Secondly, we don't need to store the names of the properties; the value of the properties or rents since if we simply know the popularities, we can calculate the income we'd get from that and the card values.

Thirdly, we don't need to maintain any money, because we only care about popularity; this means we don't need to simulate the bank or money for passing GO and we don't need to simulate chance and community chest cards that involve money. So, the only cards that matter are those that take you to a new location.

Fourthly, we can note that there are only 2 Community Chest cards that don't involve money, a goto GO and goto Jail, which are also part of the Chance cards, so we can re-use two of the chance cards to simulate Community Chest.

Fifthly, we can assume that a play will get out of jail immediately by paying or by having a card - it makes little difference to distributions (though we could simulate runs where the play prefers to get out of jail using a double, this means they'd only move

This means the simulation is pretty simple:

  • We need an array of 40 locations to hold popularities.
  • We need to simulate two dice for moving parts: the sum of two random numbers 1..6.
  • We need to redirect the locations if we land on one of the 3 Chance or 3 Community Chest locations or Goto Jail.
  • The redirect locations are: 0 (GO), 10 (Jail), 11 (Pall Mall), 15 (Marlebone stations), 24 (Trafalgar Square), 39 (Mayfair) or back 3 spaces, but Community Chest is limited to the first two.
  • We could calculate going to jail if the last 3 rolls are matching pairs and this would mean an extra jail visit every 1/216 throws on average. Getting out of jail by throwing a matching pair wouldn't affect results because the throw only puts the player into the 'just visiting' location and thus doesn't affect where they land after leaving jail.
  • Periodically we should display the current popularities.
With all these rules apart from the even dice jail rule and using the normal ZX81 Basic space-saving rules we can squeeze the code into 1Kb.

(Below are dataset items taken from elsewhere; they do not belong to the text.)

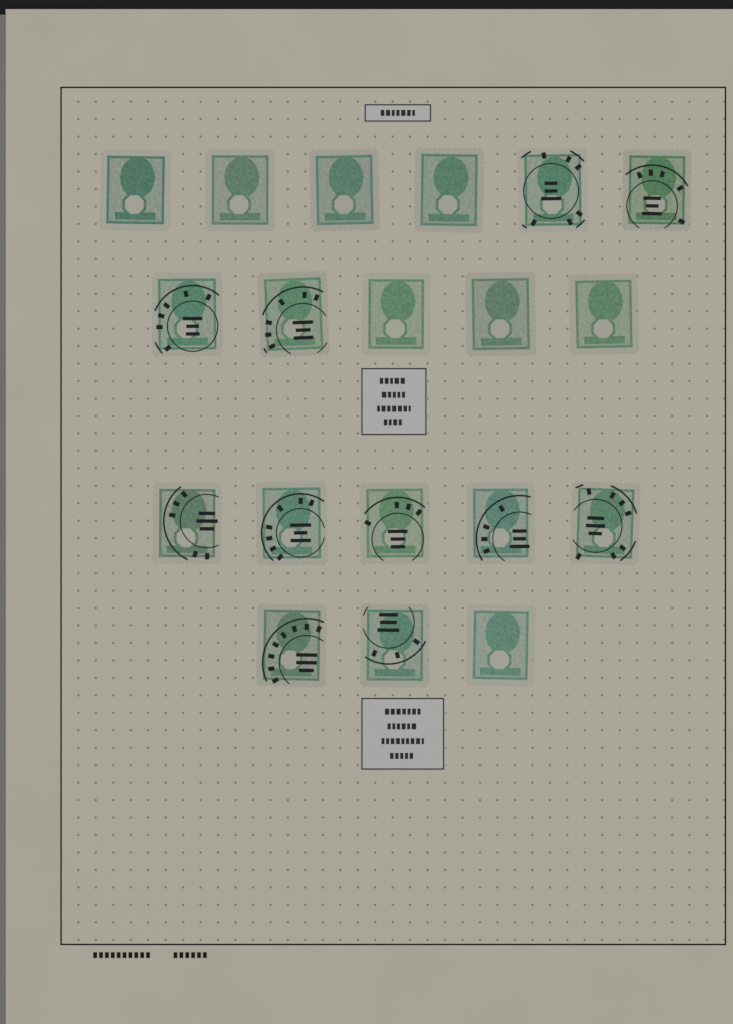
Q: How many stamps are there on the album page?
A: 19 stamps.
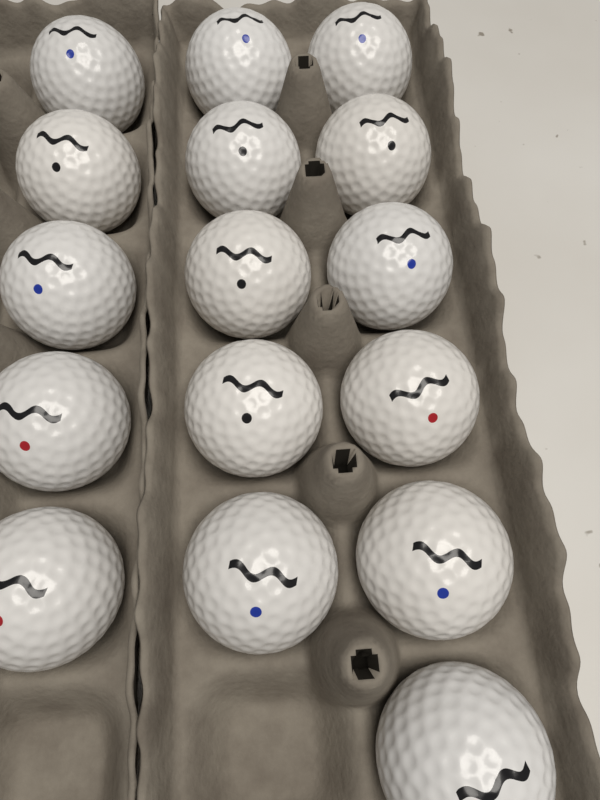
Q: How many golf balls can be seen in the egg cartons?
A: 16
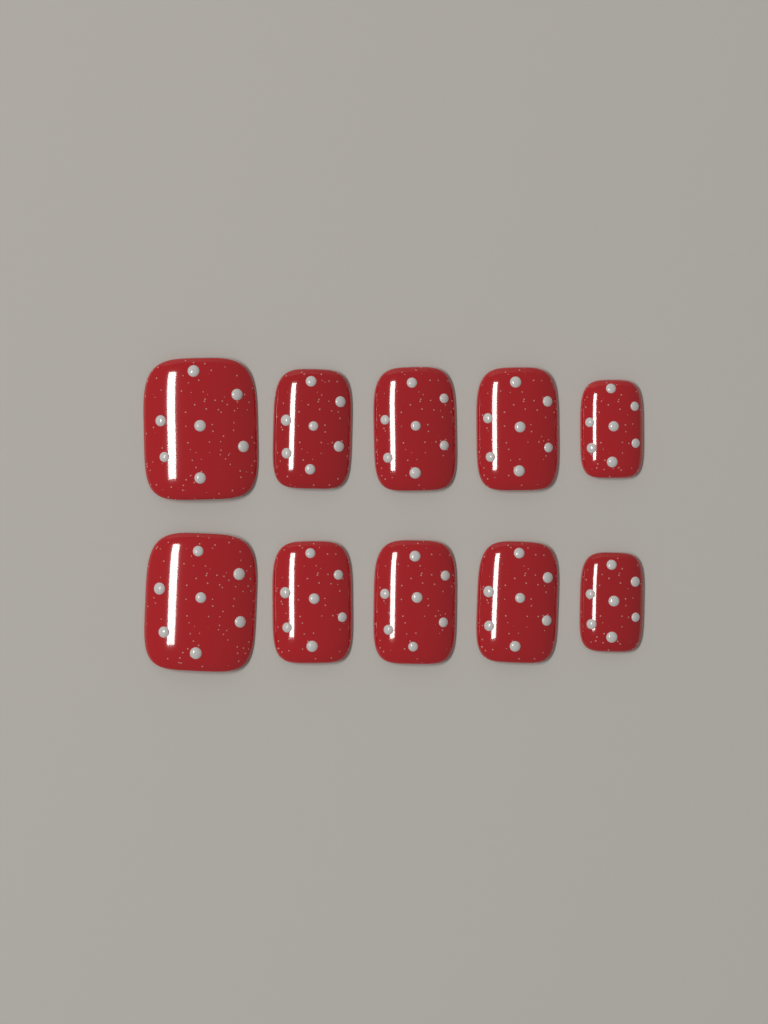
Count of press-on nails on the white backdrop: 10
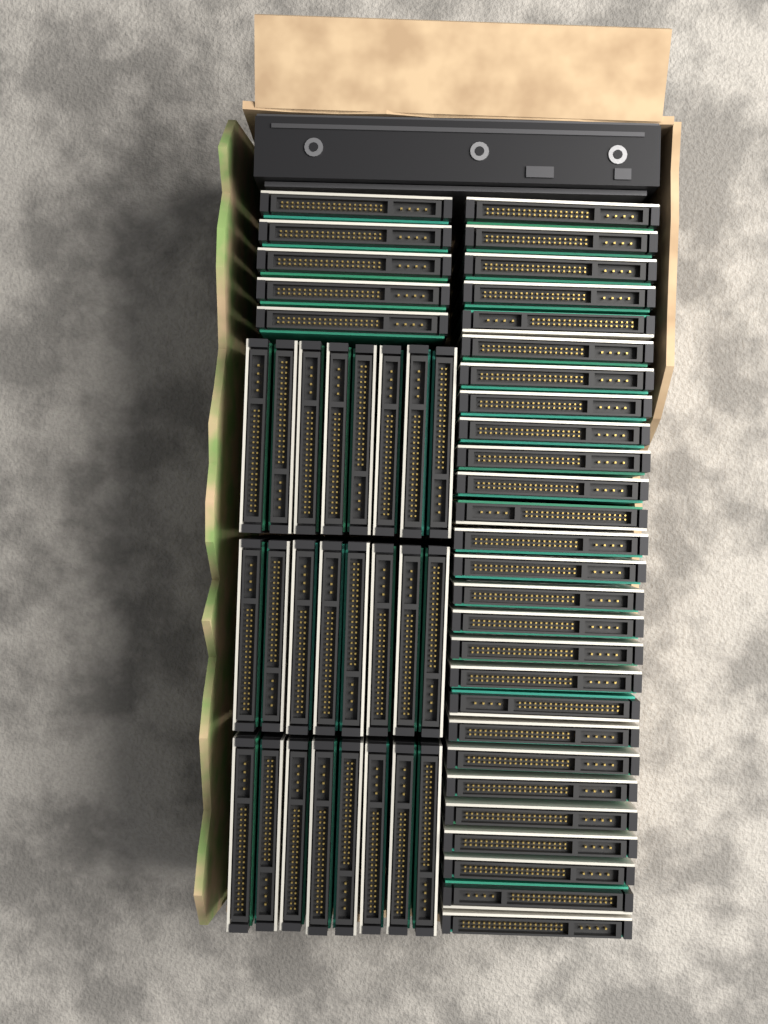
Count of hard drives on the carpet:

Line numbers take up 21*5 = 105b. The main code takes up another 305b. M$ takes about 45 bytes variables take up about 6*4 = 24 bytes. The screen takes 160 bytes, making a total of 639 bytes, which is within the limit of a 1K ZX81.

Results

It's just a list of numbers representing the popularity of every location from GO to Mayfair:

The ZX81 is really slow when run in SLOW mode, taking 0.6 seconds per go, or about 84 seconds per round including the printing. About 4,000 runs were taken which took nearly an hour. We could speed this up by running in fast mode; removing lines 25 and replacing line 130 with GOTO 30. Then it would take 0.15s per run, so 4000 runs will take 10 minutes.

What the results mean:

Site Pop Site Pop
Old Kent 32 Whitechapel 41
King's Cross 29 Angel 40
Euston 43 Pentonville 36
Pall Mall 46 Electric 41
Whitehall 35 Northumberland 40
Marlebone 40 Bow St 47
Marlborough 51 Vine St 44
Strand 47 Fleet St 52
Trafalgar 58 Fenchurch 43
Leicester 44 Coventry 40
Water 47 Piccadilly 49
Regent 46 Oxford 39
Bond 32 Liverpool 45
Park Lane 29 Mayfair 51

In this run there were 4173 throws, so there would have been 19 extra go to jail's due to three successive pairs (boosting Electric to Strand by about 7%).

We can see that the four most popular places are Trafalgar, Fleet St, Marlborough and Mayfair and at the other end of the scale, Park Lane, King's cross, Old Kent Road, and Bond Street are significantly less likely. It's understandable that Marlborough would be likely, but I would have thought Bow Street would have been equally likely (both 5/36 probability), but Trafalgar was unexpected - except that it's an actual card destination. We know that Chance was hit (47+70+54 = 171) times without the player being redirected (11/16), so in total it was hit 248 times and therefore 15 of these involved jumps to Trafalgar (lowering the hit rate to 52). A similar number of hits redirected to Mayfair (51-15 = 45 still leaving it more popular than Park Lane).

The sample size is about 4173 across 40 locations, about 104 hits per location, so the variance will be fairly significant. Therefore I haven't deduced too many details from the results.

Conclusions

The main conclusion is this: it's perfectly possible to solve an interesting question by simulation on an old computer with minimal memory. Even on a 1Kb ZX81 there was spare space. It's worth considering what the minimal computing resources are to solve the same problem. It's certainly under 1Kb, so a basic Jupiter Ace or a 1Kb MSP430 should easily be possible along with a PIC16F54 or even maybe an ancient 1802-based ELF computer with the standard 256b of RAM.